Auckland took a similar approach in September when it dropped fares for children travelling on public transport during weekends.
Auckland Transport group manager Stacey van der Putten says young riders are establishing long-term sustainable transport habits. “This is our future generation. Getting them used to using public transport and making it more accessible for families to get out and about and enjoy the city were the key things.”
In the first six months of the scheme, children on services jumped by 15 per cent, she says.
The council also offered all Aucklanders a free day of bus, ferry and train travel one Sunday in June last year, after the city reached 100 million public transport journeys in a year. “That was to thank our customers and also to encourage wider Auckland to get out there… give it a go.”
In a 2019 report, Auckland Transport estimated it would cost $236 million – $176m in lost fares and $60m in increased demand – to cut fares entirely. Van der Putten says fare-free travel is not viable, once NZTA’s lockdown funding ceases.

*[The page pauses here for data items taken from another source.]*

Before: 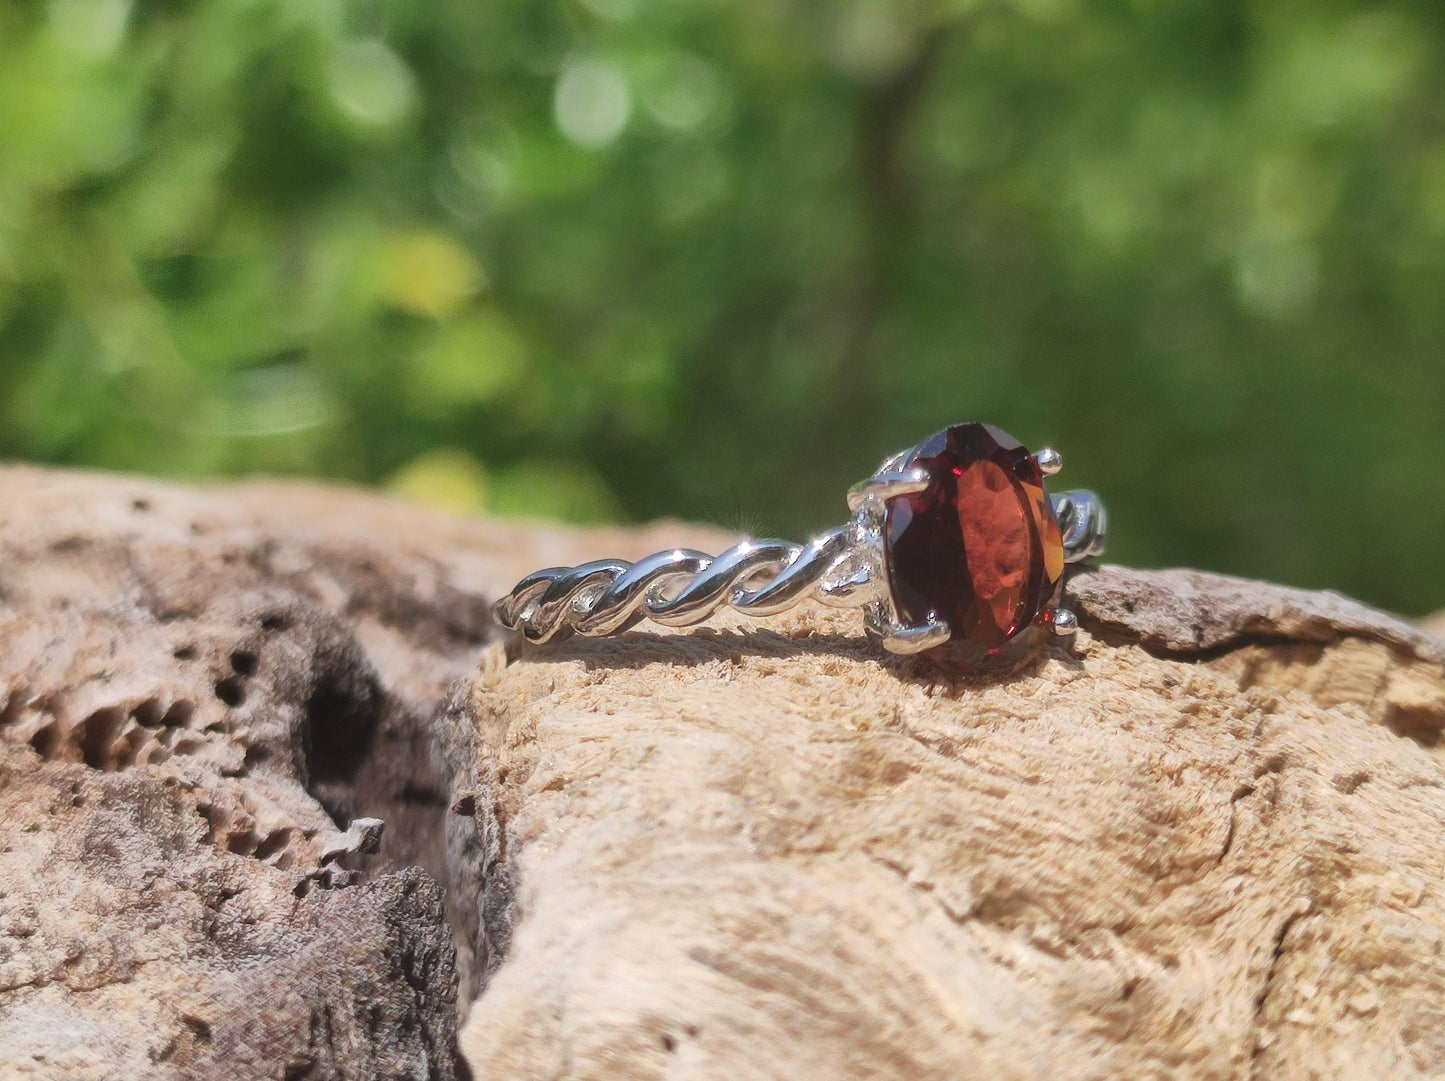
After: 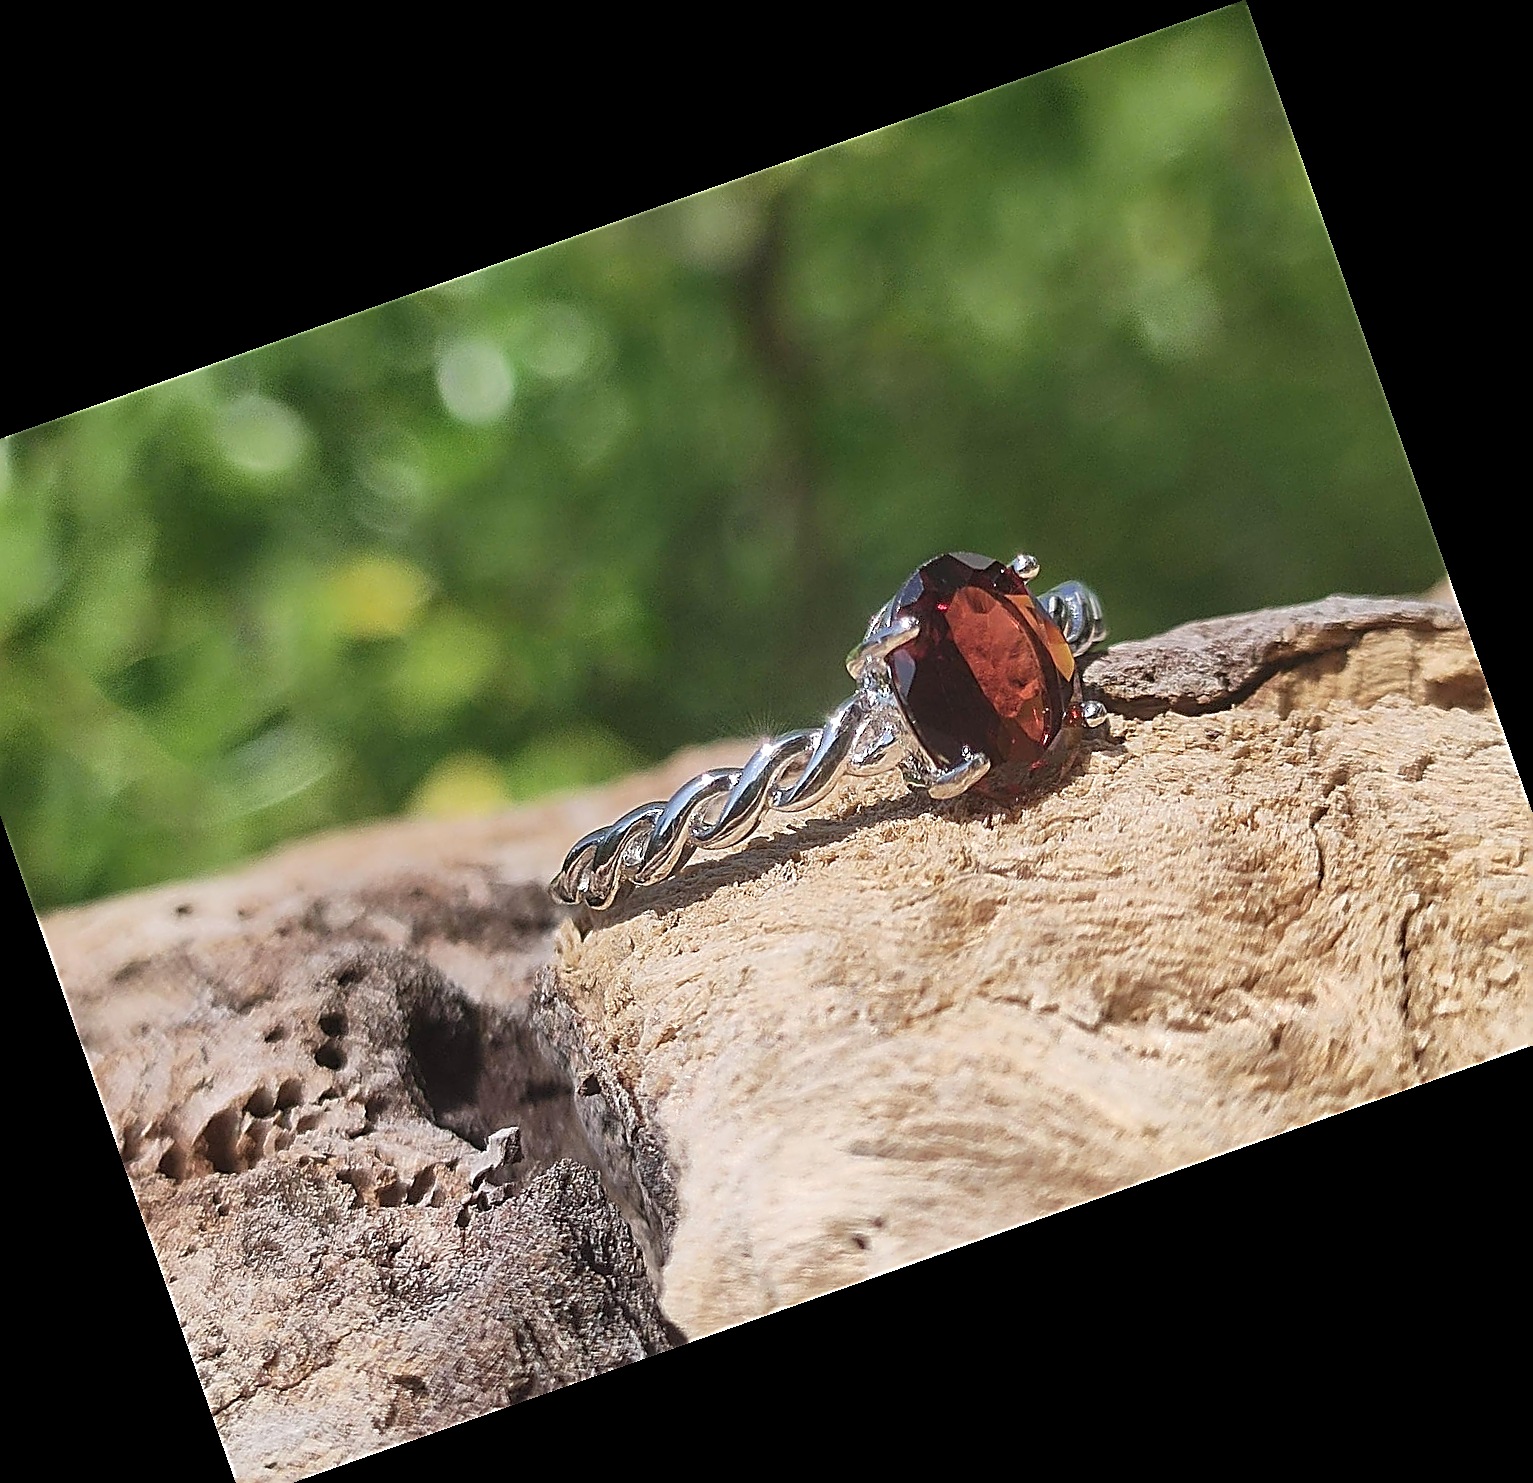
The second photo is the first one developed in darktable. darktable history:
sharpen: amount 2
color calibration: illuminant same as pipeline (D50), adaptation none (bypass), gamut compression 1.72
crop and rotate: angle 19.43°, left 6.812%, right 4.125%, bottom 1.087%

University of Auckland public transport researcher Dr Subeh Chowdhury says the government’s stay-at-home order is upending long-established travel routines. “Unless something – like a global pandemic, such as now – happens, it’s very hard to get people out of their day-to-day habits.”
The same argument could be made for central and local government, with the Covid-19 crisis demonstrating fareless services are doable, given the right incentive.

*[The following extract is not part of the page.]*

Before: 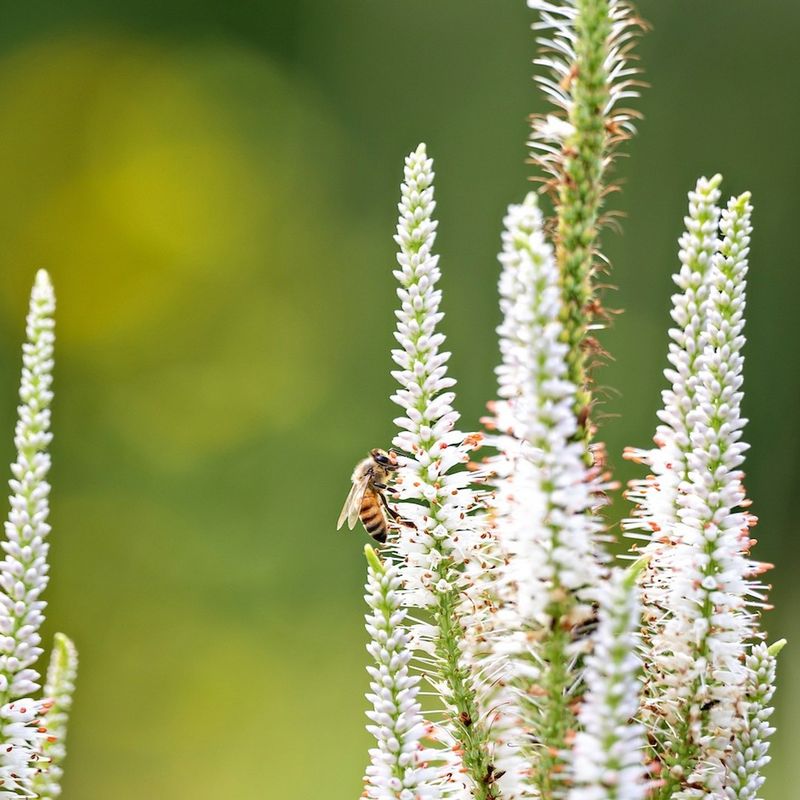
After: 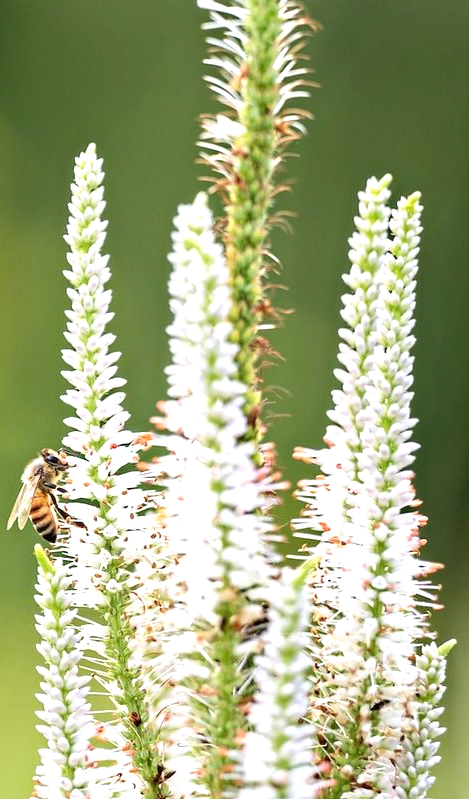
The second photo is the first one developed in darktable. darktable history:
crop: left 41.367%
tone equalizer: -8 EV -0.407 EV, -7 EV -0.369 EV, -6 EV -0.344 EV, -5 EV -0.214 EV, -3 EV 0.216 EV, -2 EV 0.328 EV, -1 EV 0.415 EV, +0 EV 0.41 EV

Chowdhury says international research shows fare-free public transport boosts passenger numbers.
When Estonia’s capital city, Tallinn, made all public transport fare-free in 2013, usage rose by 14 per cent. However, much of the increase was driven by walkers, who now hopped on a service.
Chowdhury says dropping fares is “only successful if you make the service comfortable, safe and reliable”. Commuters want to know a service will arrive and depart as scheduled – and cover everywhere they need to go each day, including childcare facilities and shops as well as CBD offices.

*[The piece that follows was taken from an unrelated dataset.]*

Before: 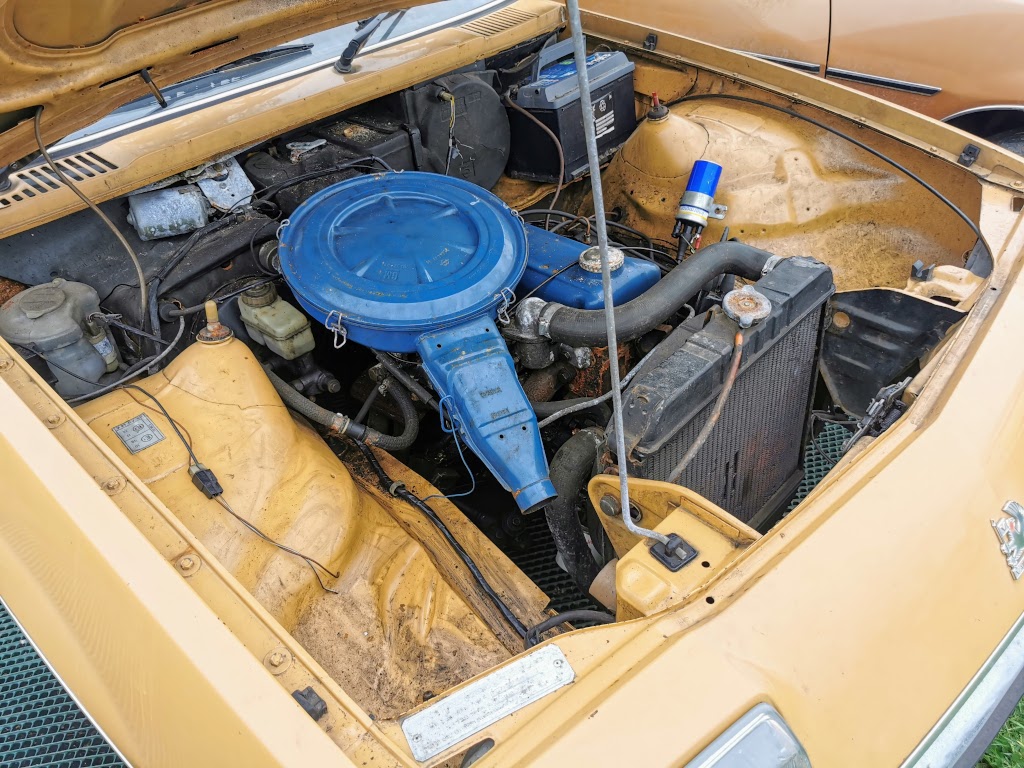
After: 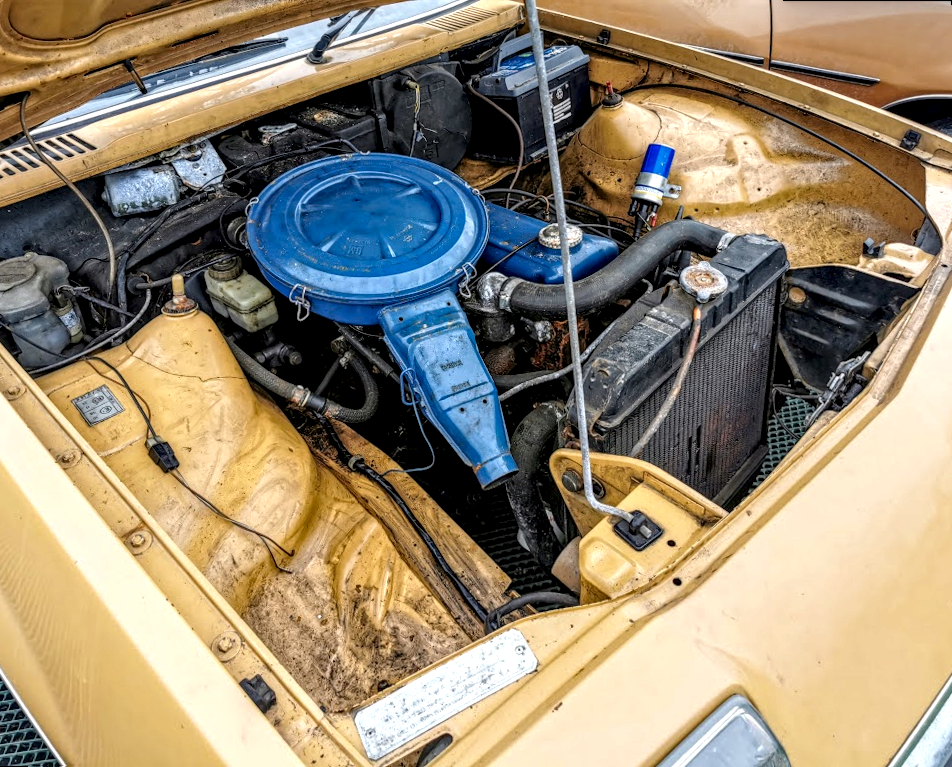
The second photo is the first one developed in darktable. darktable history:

“If you have a system that isn’t very reliable but is free then it will encourage those on lower incomes and those who are reliant on public transport but not people who are time-dependent,” she says. “In Japan and Singapore, when they say the train is going to come at 12pm, it comes at 12pm. That’s very important.”
Chowdhury says a local or central government campaign could use the break in routine to remind motorists of the environmental impact of driving solo to work every day. “People are starting to care more about the environment,” she says.
But after being told to stay apart to stop the spread of Covid-19, even seasoned public transport users could be fearful of getting on a packed service in the coming months.
In the first two weeks of March, as Covid-19 hit headlines and increasing border restrictions halted tourist and international student arrivals, passengers numbers in Auckland dropped by 5 per cent compared to a year ago.
Once the lockdown lifts, our greenhouse gases will skyrocket if public transport users hop in their cars instead of on a bus or train. Our country’s transport emissions were already on the up before the crisis.
With a passenger downturn likely in the coming months, councils could invest in making their bus, train and ferry services more user-friendly and dependable, Chowdhury says.
“Now might be a good time to plan for the future, to collect data and to understand what people want from their system, but encouraging people during this pandemic situation to use public transport would be very difficult,” she says.
Van der Putten says new habits cemented during the lockdown could spur us to embrace active and public transport, both for our health and the environment’s. “Breaking the habit of getting in your car each day has been forced upon us. Can we all make a collective effort to build upon that?”